--- Required action ---
Each line of the listing is to be retyped exactly as given.

--- Data supplied ---
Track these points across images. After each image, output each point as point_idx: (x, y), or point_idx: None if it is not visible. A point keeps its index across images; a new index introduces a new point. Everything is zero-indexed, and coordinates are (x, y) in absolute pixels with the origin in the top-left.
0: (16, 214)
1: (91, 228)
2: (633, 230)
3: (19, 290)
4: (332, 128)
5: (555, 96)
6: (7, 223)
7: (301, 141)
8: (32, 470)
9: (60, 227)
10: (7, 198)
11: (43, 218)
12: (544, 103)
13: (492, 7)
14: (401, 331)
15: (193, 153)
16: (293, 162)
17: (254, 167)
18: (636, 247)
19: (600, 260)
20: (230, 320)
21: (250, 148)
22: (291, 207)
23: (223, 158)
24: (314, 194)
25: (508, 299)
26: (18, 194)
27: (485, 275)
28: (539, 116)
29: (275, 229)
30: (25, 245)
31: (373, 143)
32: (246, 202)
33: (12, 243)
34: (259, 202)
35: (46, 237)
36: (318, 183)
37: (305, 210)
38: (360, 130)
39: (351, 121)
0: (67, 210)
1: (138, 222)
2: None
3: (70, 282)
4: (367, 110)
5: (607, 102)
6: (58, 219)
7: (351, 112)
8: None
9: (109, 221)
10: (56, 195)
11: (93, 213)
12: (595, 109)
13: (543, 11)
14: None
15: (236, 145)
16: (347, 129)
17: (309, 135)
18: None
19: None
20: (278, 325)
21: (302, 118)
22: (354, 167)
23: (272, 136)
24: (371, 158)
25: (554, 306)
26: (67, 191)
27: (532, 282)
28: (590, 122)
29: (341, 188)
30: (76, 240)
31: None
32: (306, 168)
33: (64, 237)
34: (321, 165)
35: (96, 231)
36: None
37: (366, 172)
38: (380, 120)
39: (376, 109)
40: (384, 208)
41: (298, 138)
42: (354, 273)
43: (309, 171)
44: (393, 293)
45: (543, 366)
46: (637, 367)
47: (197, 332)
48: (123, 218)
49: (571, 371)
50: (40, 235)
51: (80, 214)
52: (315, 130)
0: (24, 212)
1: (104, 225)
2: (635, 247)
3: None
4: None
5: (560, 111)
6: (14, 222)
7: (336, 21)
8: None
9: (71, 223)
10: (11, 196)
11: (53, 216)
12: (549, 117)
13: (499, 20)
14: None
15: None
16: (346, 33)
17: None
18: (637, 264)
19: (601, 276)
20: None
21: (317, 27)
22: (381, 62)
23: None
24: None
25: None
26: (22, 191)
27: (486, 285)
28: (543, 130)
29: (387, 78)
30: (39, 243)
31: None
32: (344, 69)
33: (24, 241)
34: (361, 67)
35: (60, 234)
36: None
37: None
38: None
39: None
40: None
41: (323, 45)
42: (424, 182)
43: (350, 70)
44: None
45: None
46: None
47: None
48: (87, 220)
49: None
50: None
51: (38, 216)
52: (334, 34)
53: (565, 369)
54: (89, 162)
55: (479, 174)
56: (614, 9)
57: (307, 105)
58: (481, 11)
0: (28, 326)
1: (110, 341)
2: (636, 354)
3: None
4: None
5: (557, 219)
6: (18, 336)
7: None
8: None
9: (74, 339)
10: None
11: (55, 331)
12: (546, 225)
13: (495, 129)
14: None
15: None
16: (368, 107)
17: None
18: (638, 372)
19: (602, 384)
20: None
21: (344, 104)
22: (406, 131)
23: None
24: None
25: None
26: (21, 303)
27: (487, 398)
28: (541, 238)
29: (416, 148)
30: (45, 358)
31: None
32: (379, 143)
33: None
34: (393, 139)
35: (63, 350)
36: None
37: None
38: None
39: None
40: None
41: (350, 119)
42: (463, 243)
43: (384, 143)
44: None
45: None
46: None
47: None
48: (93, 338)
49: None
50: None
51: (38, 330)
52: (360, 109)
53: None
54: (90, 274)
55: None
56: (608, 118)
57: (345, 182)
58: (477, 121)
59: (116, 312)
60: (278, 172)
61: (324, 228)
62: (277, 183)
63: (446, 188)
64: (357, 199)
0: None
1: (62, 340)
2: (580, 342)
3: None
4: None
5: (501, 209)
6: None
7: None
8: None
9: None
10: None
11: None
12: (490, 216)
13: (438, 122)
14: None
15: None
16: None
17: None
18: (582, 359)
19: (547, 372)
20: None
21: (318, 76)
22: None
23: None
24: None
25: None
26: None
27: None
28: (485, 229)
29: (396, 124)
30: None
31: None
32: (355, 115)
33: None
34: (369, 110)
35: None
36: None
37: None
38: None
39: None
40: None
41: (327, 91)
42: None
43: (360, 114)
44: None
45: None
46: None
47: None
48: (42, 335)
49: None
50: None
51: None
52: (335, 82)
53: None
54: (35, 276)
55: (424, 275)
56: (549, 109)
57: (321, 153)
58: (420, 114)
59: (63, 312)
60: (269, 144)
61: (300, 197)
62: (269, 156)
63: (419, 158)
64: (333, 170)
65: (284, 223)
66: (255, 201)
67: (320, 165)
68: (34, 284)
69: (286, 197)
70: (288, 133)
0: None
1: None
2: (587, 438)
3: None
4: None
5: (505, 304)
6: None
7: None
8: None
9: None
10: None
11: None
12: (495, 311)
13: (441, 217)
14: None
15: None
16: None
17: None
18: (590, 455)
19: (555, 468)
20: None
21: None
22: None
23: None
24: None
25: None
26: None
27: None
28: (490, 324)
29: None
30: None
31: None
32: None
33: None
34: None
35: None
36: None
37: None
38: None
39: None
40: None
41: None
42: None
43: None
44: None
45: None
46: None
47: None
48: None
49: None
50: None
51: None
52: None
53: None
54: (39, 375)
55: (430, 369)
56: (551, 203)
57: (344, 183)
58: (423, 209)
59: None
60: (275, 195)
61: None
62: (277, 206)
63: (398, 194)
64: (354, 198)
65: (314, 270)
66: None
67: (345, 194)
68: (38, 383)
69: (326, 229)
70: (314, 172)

--- Task answer ---
Track these points across images. After each image, output each point as point_idx: (x, y), or point_idx: None if it is not visible. A point keeps its index across images; a new index introduces a new point. Everything is zero-indexed, and coordinates are (x, y) in absolute pixels with the origin in the top-left.
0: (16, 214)
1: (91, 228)
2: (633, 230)
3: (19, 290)
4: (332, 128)
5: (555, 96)
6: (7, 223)
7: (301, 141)
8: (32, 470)
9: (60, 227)
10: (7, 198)
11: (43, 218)
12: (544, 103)
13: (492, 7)
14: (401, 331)
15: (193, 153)
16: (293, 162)
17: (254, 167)
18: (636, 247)
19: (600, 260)
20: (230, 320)
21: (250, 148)
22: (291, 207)
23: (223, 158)
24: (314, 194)
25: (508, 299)
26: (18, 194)
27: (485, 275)
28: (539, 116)
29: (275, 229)
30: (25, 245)
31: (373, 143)
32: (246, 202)
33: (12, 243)
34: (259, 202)
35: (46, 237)
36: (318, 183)
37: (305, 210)
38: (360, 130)
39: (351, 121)
0: (67, 210)
1: (138, 222)
2: None
3: (70, 282)
4: (367, 110)
5: (607, 102)
6: (58, 219)
7: (351, 112)
8: None
9: (109, 221)
10: (56, 195)
11: (93, 213)
12: (595, 109)
13: (543, 11)
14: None
15: (236, 145)
16: (347, 129)
17: (309, 135)
18: None
19: None
20: (278, 325)
21: (302, 118)
22: (354, 167)
23: (272, 136)
24: (371, 158)
25: (554, 306)
26: (67, 191)
27: (532, 282)
28: (590, 122)
29: (341, 188)
30: (76, 240)
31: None
32: (306, 168)
33: (64, 237)
34: (321, 165)
35: (96, 231)
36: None
37: (366, 172)
38: (380, 120)
39: (376, 109)
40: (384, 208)
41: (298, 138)
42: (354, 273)
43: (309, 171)
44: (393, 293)
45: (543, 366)
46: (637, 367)
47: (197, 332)
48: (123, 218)
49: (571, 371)
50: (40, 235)
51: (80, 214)
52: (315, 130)
0: (24, 212)
1: (104, 225)
2: (635, 247)
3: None
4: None
5: (560, 111)
6: (14, 222)
7: (336, 21)
8: None
9: (71, 223)
10: (11, 196)
11: (53, 216)
12: (549, 117)
13: (499, 20)
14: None
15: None
16: (346, 33)
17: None
18: (637, 264)
19: (601, 276)
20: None
21: (317, 27)
22: (381, 62)
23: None
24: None
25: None
26: (22, 191)
27: (486, 285)
28: (543, 130)
29: (387, 78)
30: (39, 243)
31: None
32: (344, 69)
33: (24, 241)
34: (361, 67)
35: (60, 234)
36: None
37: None
38: None
39: None
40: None
41: (323, 45)
42: (424, 182)
43: (350, 70)
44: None
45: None
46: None
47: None
48: (87, 220)
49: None
50: None
51: (38, 216)
52: (334, 34)
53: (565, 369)
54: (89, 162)
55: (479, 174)
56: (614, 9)
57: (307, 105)
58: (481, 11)
0: (28, 326)
1: (110, 341)
2: (636, 354)
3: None
4: None
5: (557, 219)
6: (18, 336)
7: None
8: None
9: (74, 339)
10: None
11: (55, 331)
12: (546, 225)
13: (495, 129)
14: None
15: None
16: (368, 107)
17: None
18: (638, 372)
19: (602, 384)
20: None
21: (344, 104)
22: (406, 131)
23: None
24: None
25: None
26: (21, 303)
27: (487, 398)
28: (541, 238)
29: (416, 148)
30: (45, 358)
31: None
32: (379, 143)
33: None
34: (393, 139)
35: (63, 350)
36: None
37: None
38: None
39: None
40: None
41: (350, 119)
42: (463, 243)
43: (384, 143)
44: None
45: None
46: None
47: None
48: (93, 338)
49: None
50: None
51: (38, 330)
52: (360, 109)
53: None
54: (90, 274)
55: None
56: (608, 118)
57: (345, 182)
58: (477, 121)
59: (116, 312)
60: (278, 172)
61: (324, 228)
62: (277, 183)
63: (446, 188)
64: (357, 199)
0: None
1: (62, 340)
2: (580, 342)
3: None
4: None
5: (501, 209)
6: None
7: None
8: None
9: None
10: None
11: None
12: (490, 216)
13: (438, 122)
14: None
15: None
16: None
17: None
18: (582, 359)
19: (547, 372)
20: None
21: (318, 76)
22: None
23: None
24: None
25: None
26: None
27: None
28: (485, 229)
29: (396, 124)
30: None
31: None
32: (355, 115)
33: None
34: (369, 110)
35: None
36: None
37: None
38: None
39: None
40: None
41: (327, 91)
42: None
43: (360, 114)
44: None
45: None
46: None
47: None
48: (42, 335)
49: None
50: None
51: None
52: (335, 82)
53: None
54: (35, 276)
55: (424, 275)
56: (549, 109)
57: (321, 153)
58: (420, 114)
59: (63, 312)
60: (269, 144)
61: (300, 197)
62: (269, 156)
63: (419, 158)
64: (333, 170)
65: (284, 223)
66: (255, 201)
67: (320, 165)
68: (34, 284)
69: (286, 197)
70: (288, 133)
0: None
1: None
2: (587, 438)
3: None
4: None
5: (505, 304)
6: None
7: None
8: None
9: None
10: None
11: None
12: (495, 311)
13: (441, 217)
14: None
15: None
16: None
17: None
18: (590, 455)
19: (555, 468)
20: None
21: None
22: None
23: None
24: None
25: None
26: None
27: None
28: (490, 324)
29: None
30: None
31: None
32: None
33: None
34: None
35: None
36: None
37: None
38: None
39: None
40: None
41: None
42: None
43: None
44: None
45: None
46: None
47: None
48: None
49: None
50: None
51: None
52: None
53: None
54: (39, 375)
55: (430, 369)
56: (551, 203)
57: (344, 183)
58: (423, 209)
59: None
60: (275, 195)
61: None
62: (277, 206)
63: (398, 194)
64: (354, 198)
65: (314, 270)
66: None
67: (345, 194)
68: (38, 383)
69: (326, 229)
70: (314, 172)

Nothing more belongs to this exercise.